Voilà donc mon plan, pensa Mouj. Il est très bon, en vérité. Même Dieu ne pourra pas m’empêcher de le mettre à exécution. « Couche tout ça par écrit, Plod, et fais rédiger des ordres détaillés par mes aides de camp pour une marche de mille hommes en quatre colonnes à travers les montagnes. Pas plus de trois jours de vivres ; les hommes pourront ainsi les transporter eux-mêmes.
— Trois jours ! s’exclama Plod. Et si quelque chose tourne mal ?
— S’ils savent qu’ils n’ont à manger que pour trois jours, mon cher Plod, les hommes avanceront très vite, crois-moi, et ne se laisseront retarder par rien.
— Et si la situation a changé à Basilica quand nous arriverons ? Si nous rencontrons une résistance acharnée ? Les murailles de la cité sont hautes, épaisses, et les chars inutilisables sur ce terrain.
— Eh bien, dans ce cas-là, ce sera plutôt un bien que nous n’ayons pas pris de chars, n’est-ce pas ? Sauf un, peut-être, pour mon entrée triomphale dans la cité… au nom de l’Impérator, s’entend.
— Quand même, il est très possible qu’ils résistent, et nous, nous serons là sans réserves de vivres ou presque ! On aura du mal à les assiéger !

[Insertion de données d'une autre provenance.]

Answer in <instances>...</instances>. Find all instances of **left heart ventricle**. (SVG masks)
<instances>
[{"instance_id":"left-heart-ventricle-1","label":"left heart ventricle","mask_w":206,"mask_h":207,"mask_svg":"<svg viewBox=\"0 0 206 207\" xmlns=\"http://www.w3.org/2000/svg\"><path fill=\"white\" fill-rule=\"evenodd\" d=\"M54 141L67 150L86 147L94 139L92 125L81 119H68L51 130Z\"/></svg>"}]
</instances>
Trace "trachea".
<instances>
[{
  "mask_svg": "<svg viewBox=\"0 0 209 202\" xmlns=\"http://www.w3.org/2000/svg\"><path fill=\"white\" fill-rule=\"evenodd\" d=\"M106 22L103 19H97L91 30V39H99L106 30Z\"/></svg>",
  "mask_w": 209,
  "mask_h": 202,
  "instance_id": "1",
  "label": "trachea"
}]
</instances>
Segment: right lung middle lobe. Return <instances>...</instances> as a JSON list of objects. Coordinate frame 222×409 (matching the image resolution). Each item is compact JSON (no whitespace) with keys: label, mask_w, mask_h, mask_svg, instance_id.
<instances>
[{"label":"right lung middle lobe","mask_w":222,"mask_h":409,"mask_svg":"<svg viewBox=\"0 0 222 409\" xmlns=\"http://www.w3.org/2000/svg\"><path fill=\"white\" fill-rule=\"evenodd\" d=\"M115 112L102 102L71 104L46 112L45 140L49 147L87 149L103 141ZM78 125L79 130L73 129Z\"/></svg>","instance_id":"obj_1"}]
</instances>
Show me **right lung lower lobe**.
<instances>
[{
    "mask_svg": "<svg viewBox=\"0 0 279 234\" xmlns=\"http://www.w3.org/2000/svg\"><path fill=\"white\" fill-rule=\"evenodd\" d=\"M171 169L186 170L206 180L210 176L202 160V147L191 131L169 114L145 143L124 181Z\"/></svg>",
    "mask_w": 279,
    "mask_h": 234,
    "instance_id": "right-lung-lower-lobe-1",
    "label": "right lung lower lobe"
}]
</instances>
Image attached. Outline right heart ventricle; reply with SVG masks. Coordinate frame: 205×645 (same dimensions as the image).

— Inutile de les assiéger. Nous n’aurons qu’à leur demander d’ouvrir les portes et les portes s’ouvriront.
— Et pourquoi ?
— Parce que je le dis, répliqua Mouj. Me suis-je déjà trompé auparavant ? »
Plod hocha la tête. « Jamais, mon cher ami, mon général bien-aimé. Mais le temps que nous recevions la permission de l’Impérator pour aller là-bas, le désordre des rues de Basilica risque fort de s’être calmé et il faudra une armée de bien plus de mille hommes pour résoudre la question. »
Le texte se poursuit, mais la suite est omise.